_Problem A_. Find every line in the rows below that contains the word "Polityka" and copy each of those lines. Case counts.

BEGIN Text passage

A publicity campaign was launched with around 35 people singing for 10 minutes at an association meeting to present the possibility of forming a chorus. At a second meeting, 80 people attended and enthusiasm ran high. The decision was made by the WSCCA to sponsor the proposed community chorus and that rehearsals would be held at the Grand Avenue School in Western Springs.

The chorus formed an executive committee and soon, thereafter, the choral group was branded “The Tower Chorale,” a name designated by Mr. Winfield and approved by the executive committee to signify something uplifting and to denote the water tower landmark in Western Springs. The Tower Chorale began their first official season in the fall of 1986 with a concert entitled “America Sings.”

Later in the 1990s, the WSCCA finished its mission of retiring the bonds that were initially issued in order to fund the donation of Grand Center to the village of Western Springs as a community center. The Tower Chorale then began the arduous process of becoming an independent non-profit 501 (c) 3 organization and was officially created May 27, 1999.

Over the years, the group has numbered 80-90 vocalists comprised of amateur and professional adult singers of all ages and backgrounds. The roster has included former members of the Chicago Symphony Chorus, the Grant Park Symphony Chorus, the Light Opera Works, the Chicago Opera Theater, the Apollo Chorus and various community theater and music organizations. The Tower Chorale has become recognized as one of the premier vocal musical groups in the area enjoyed by over 1,500 patrons each concert season.

END Text passage

_Problem B_. In the passage on the Tower Chorale, what was the name of the concert that opened the group's first official season?

BEGIN The data

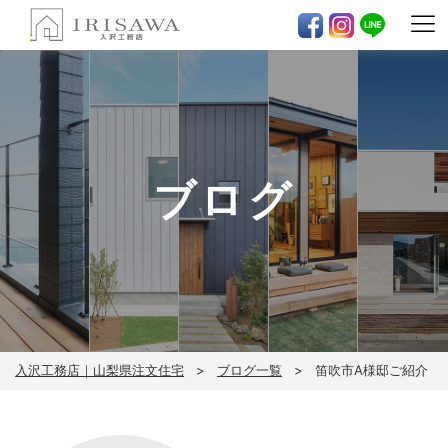
ブログ
入沢工務店｜山梨県注文住宅
ブログ一覧
笛吹市A様邸ご紹介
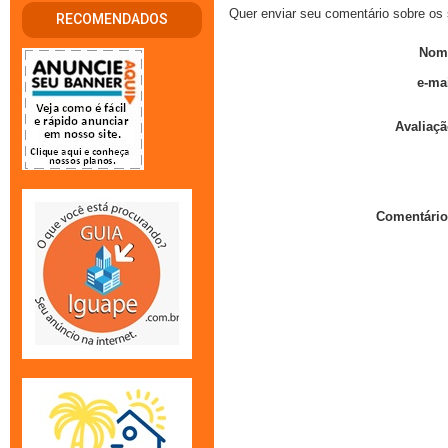
Quer enviar seu comentário sobre os 
RECOMENDADOS
Nom
e-mai
Avaliaçã
Comentário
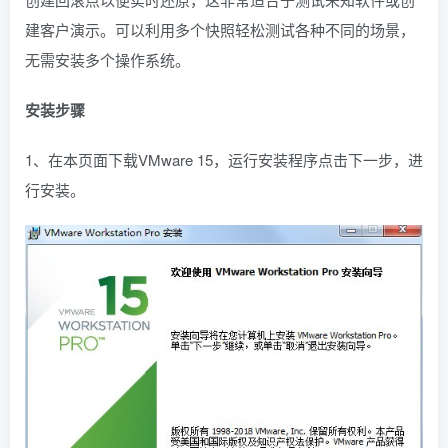
建客户演示。可以利用多个快照轻松测试各种不同的场景，
无需安装多个操作系统。
安装步骤
1、在本页面下载VMware 15，运行安装程序点击下一步，进
行安装。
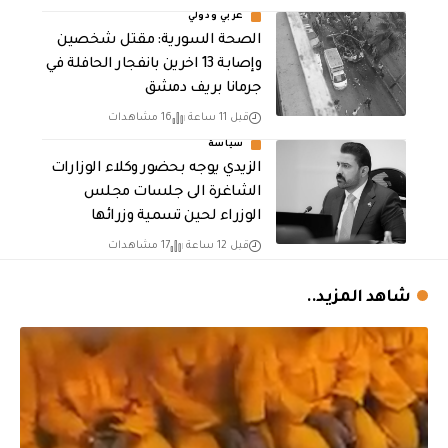
عربي ودولي
الصحة السورية: مقتل شخصين
وإصابة 13 اخرين بانفجار الحافلة في
جرمانا بريف دمشق
قبل 11 ساعة
16 مشاهدات
سياسة
الزيدي يوجه بحضور وكلاء الوزارات
الشاغرة الى جلسات مجلس
الوزراء لحين تسمية وزرائها
قبل 12 ساعة
17 مشاهدات
شاهد المزيد..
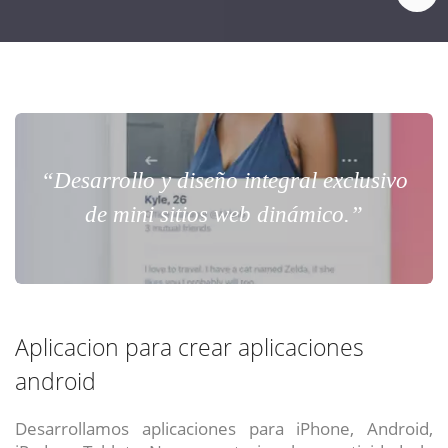
“Desarrollo y diseño integral exclusivo
de mini sitios web dinámico.”
Aplicacion para crear aplicaciones
android
Desarrollamos aplicaciones para iPhone, Android,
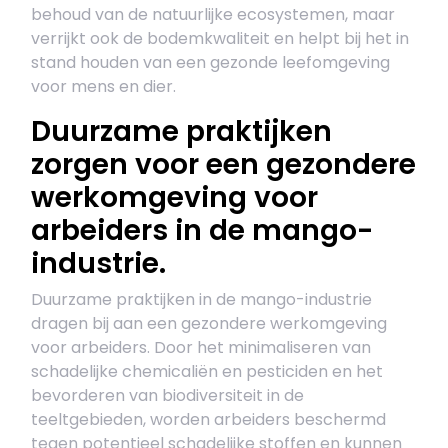
behoud van de natuurlijke ecosystemen, maar
verrijkt ook de bodemkwaliteit en helpt bij het in
stand houden van een gezonde leefomgeving
voor mens en dier.
Duurzame praktijken
zorgen voor een gezondere
werkomgeving voor
arbeiders in de mango-
industrie.
Duurzame praktijken in de mango-industrie
dragen bij aan een gezondere werkomgeving
voor arbeiders. Door het minimaliseren van
schadelijke chemicaliën en pesticiden en het
bevorderen van biodiversiteit in de
teeltgebieden, worden arbeiders beschermd
tegen potentieel schadelijke stoffen en kunnen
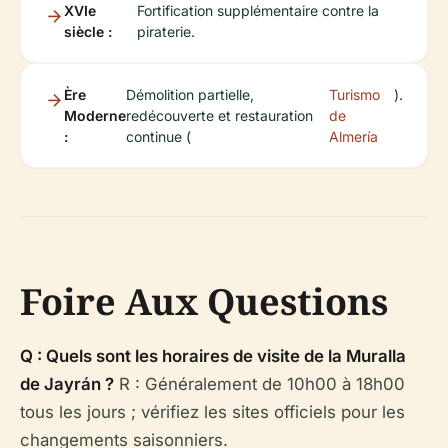
XVIe
Fortification supplémentaire contre la
siècle :
piraterie.
Ère
Démolition partielle,
Turismo
).
Moderne
redécouverte et restauration
de
:
continue (
Almería
Foire Aux Questions
Q : Quels sont les horaires de visite de la Muralla
de Jayrán ?
R : Généralement de 10h00 à 18h00
tous les jours ; vérifiez les sites officiels pour les
changements saisonniers.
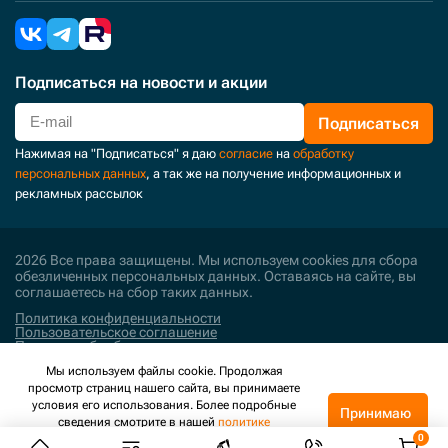
Подписаться
на новости и акции
Подписаться
Нажимая на "Подписаться" я даю
согласие
на
обработку
персональных данных
, а так же на получение информационных и
рекламных рассылок
2026 Все права защищены. Мы используем cookies для сбора
обезличенных персональных данных. Оставаясь на сайте, вы
соглашаетесь на сбор таких данных.
Политика конфиденциальности
Пользовательское соглашение
Политика обработки персональных данных
Мы используем файлы cookie. Продолжая
Поддержка и развитие
просмотр страниц нашего сайта, вы принимаете
условия его использования. Более подробные
Принимаю
сведения смотрите в нашей
политике
конфиденциальности
.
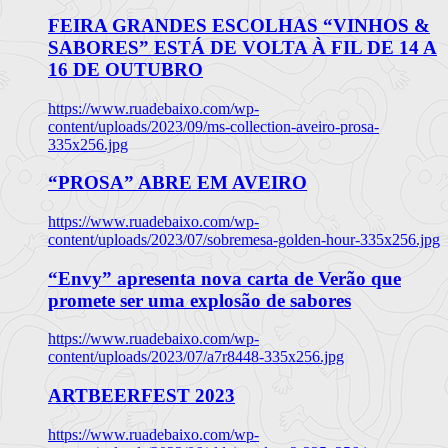
FEIRA GRANDES ESCOLHAS “VINHOS &
SABORES” ESTÁ DE VOLTA À FIL DE 14 A
16 DE OUTUBRO
https://www.ruadebaixo.com/wp-
content/uploads/2023/09/ms-collection-aveiro-prosa-
335x256.jpg
“PROSA” ABRE EM AVEIRO
https://www.ruadebaixo.com/wp-
content/uploads/2023/07/sobremesa-golden-hour-335x256.jpg
“Envy” apresenta nova carta de Verão que
promete ser uma explosão de sabores
https://www.ruadebaixo.com/wp-
content/uploads/2023/07/a7r8448-335x256.jpg
ARTBEERFEST 2023
https://www.ruadebaixo.com/wp-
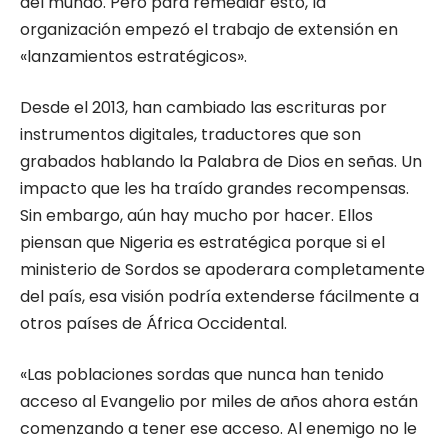
del mundo. Pero para remediar esto, la
organización empezó el trabajo de extensión en
«lanzamientos estratégicos».
Desde el 2013, han cambiado las escrituras por
instrumentos digitales, traductores que son
grabados hablando la Palabra de Dios en señas. Un
impacto que les ha traído grandes recompensas.
Sin embargo, aún hay mucho por hacer. Ellos
piensan que Nigeria es estratégica porque si el
ministerio de Sordos se apoderara completamente
del país, esa visión podría extenderse fácilmente a
otros países de África Occidental.
«Las poblaciones sordas que nunca han tenido
acceso al Evangelio por miles de años ahora están
comenzando a tener ese acceso. Al enemigo no le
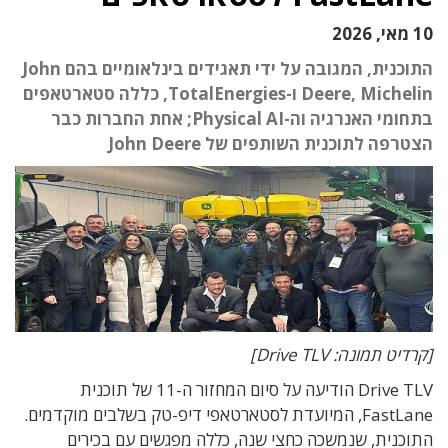
10 מאי, 2026
התוכנית, המגובה על ידי תאגידים בינלאומיים בהם John
Deere, Michelin ו-TotalEnergies, כללה סטארטאפים
בתחומי האנרגיה וה-Physical AI; אחת החברות כבר
הצטרפה לתוכנית השותפים של John Deere
[קרדיט תמונה: Drive TLV]
Drive TLV הודיעה על סיום המחזור ה-11 של תוכנית
FastLane, המיועדת לסטארטאפי דיפ-טק בשלבים מוקדמים.
התוכנית, שנמשכה כחצי שנה, כללה מפגשים עם בכירים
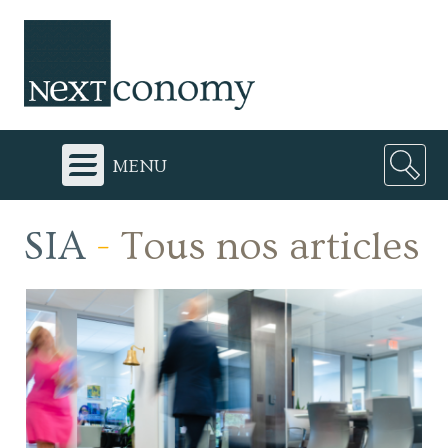
menu
SIA
-
Tous nos articles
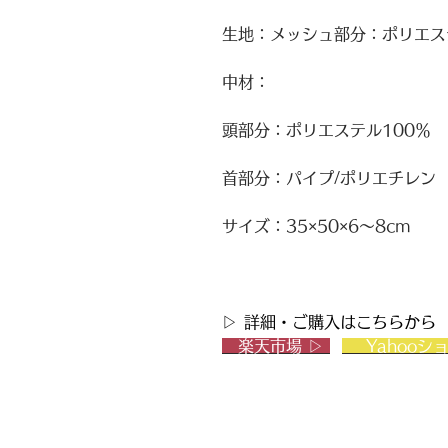
生地：メッシュ部分：ポリエステ
中材：
頭部分：ポリエステル100％
首部分：パイプ/ポリエチレン
サイズ：35×50×6～8cm
▷ 詳細・ご購入はこちらから
楽天市場 ▷
Yahooシ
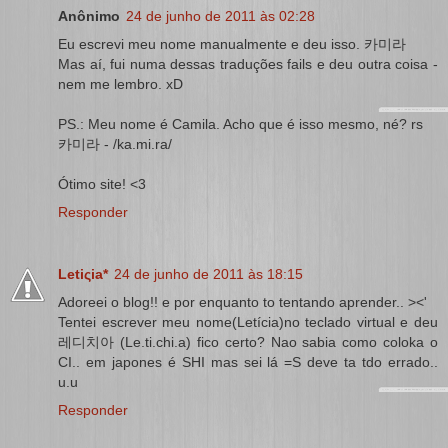
Anônimo
24 de junho de 2011 às 02:28
Eu escrevi meu nome manualmente e deu isso. 카미라
Mas aí, fui numa dessas traduções fails e deu outra coisa -
nem me lembro. xD
PS.: Meu nome é Camila. Acho que é isso mesmo, né? rs
카미라 - /ka.mi.ra/
Ótimo site! <3
Responder
Letiςia*
24 de junho de 2011 às 18:15
Adoreei o blog!! e por enquanto to tentando aprender.. ><'
Tentei escrever meu nome(Letícia)no teclado virtual e deu
레디치아 (Le.ti.chi.a) fico certo? Nao sabia como coloka o
CI.. em japones é SHI mas sei lá =S deve ta tdo errado..
u.u
Responder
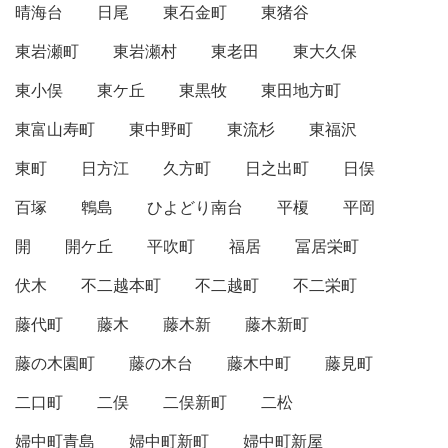
晴海台
日尾
東石金町
東猪谷
東岩瀬町
東岩瀬村
東老田
東大久保
東小俣
東ケ丘
東黒牧
東田地方町
東富山寿町
東中野町
東流杉
東福沢
東町
日方江
久方町
日之出町
日俣
百塚
鵯島
ひよどり南台
平榎
平岡
開
開ケ丘
平吹町
福居
冨居栄町
伏木
不二越本町
不二越町
不二栄町
藤代町
藤木
藤木新
藤木新町
藤の木園町
藤の木台
藤木中町
藤見町
二口町
二俣
二俣新町
二松
婦中町青島
婦中町新町
婦中町新屋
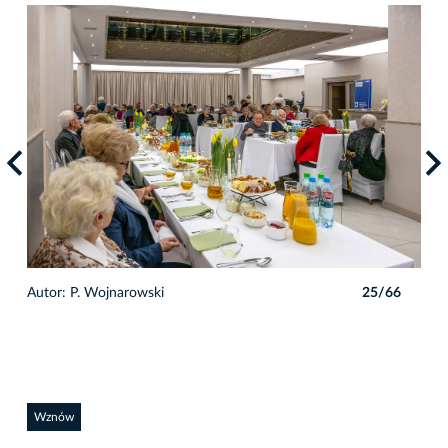
6
Autor: P. Wojnarowski
25/66
Auto
Wznów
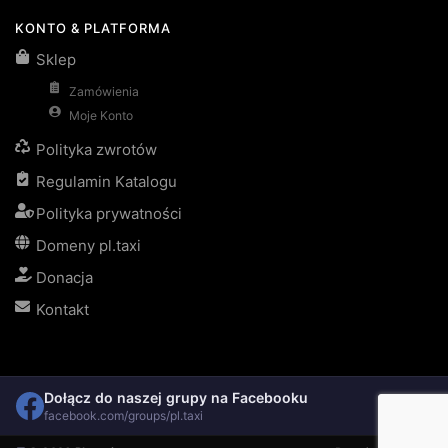
KONTO & PLATFORMA
Sklep
Zamówienia
Moje Konto
Polityka zwrotów
Regulamin Katalogu
Polityka prywatności
Domeny pl.taxi
Donacja
Kontakt
Dołącz do naszej grupy na Facebooku
facebook.com/groups/pl.taxi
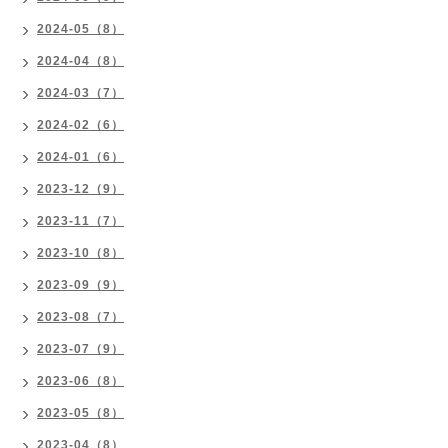
2024-05（8）
2024-04（8）
2024-03（7）
2024-02（6）
2024-01（6）
2023-12（9）
2023-11（7）
2023-10（8）
2023-09（9）
2023-08（7）
2023-07（9）
2023-06（8）
2023-05（8）
2023-04（8）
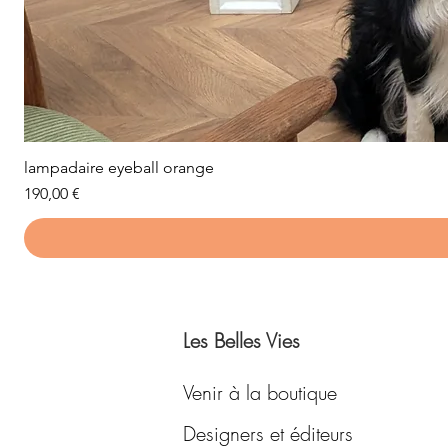
lampadaire eyeball orange
Prix
190,00 €
Les Belles Vies
Venir à la boutique
Designers et éditeurs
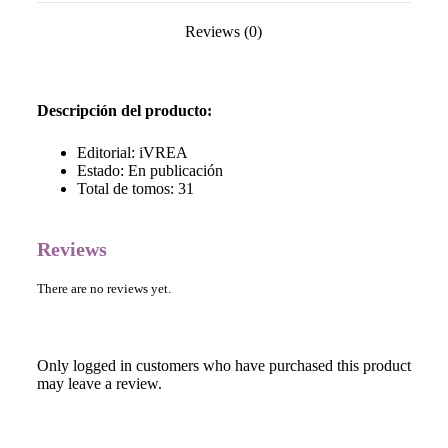
Reviews (0)
Descripción del producto:
Editorial: iVREA
Estado: En publicación
Total de tomos: 31
Reviews
There are no reviews yet.
Only logged in customers who have purchased this product
may leave a review.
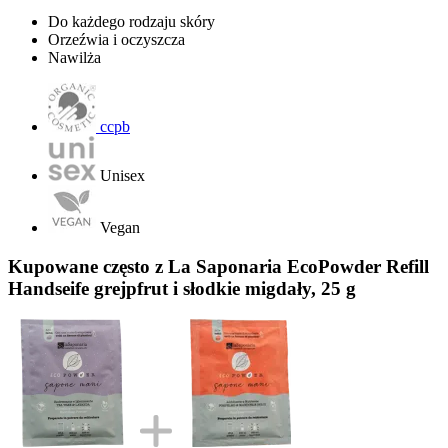
Do każdego rodzaju skóry
Orzeźwia i oczyszcza
Nawilża
ccpb
Unisex
Vegan
Kupowane często z La Saponaria EcoPowder Refill
Handseife grejpfrut i słodkie migdały, 25 g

END The data

_Exercise answer A_.
Polityka zwrotów
Polityka prywatności

_Exercise answer B_. "America Sings"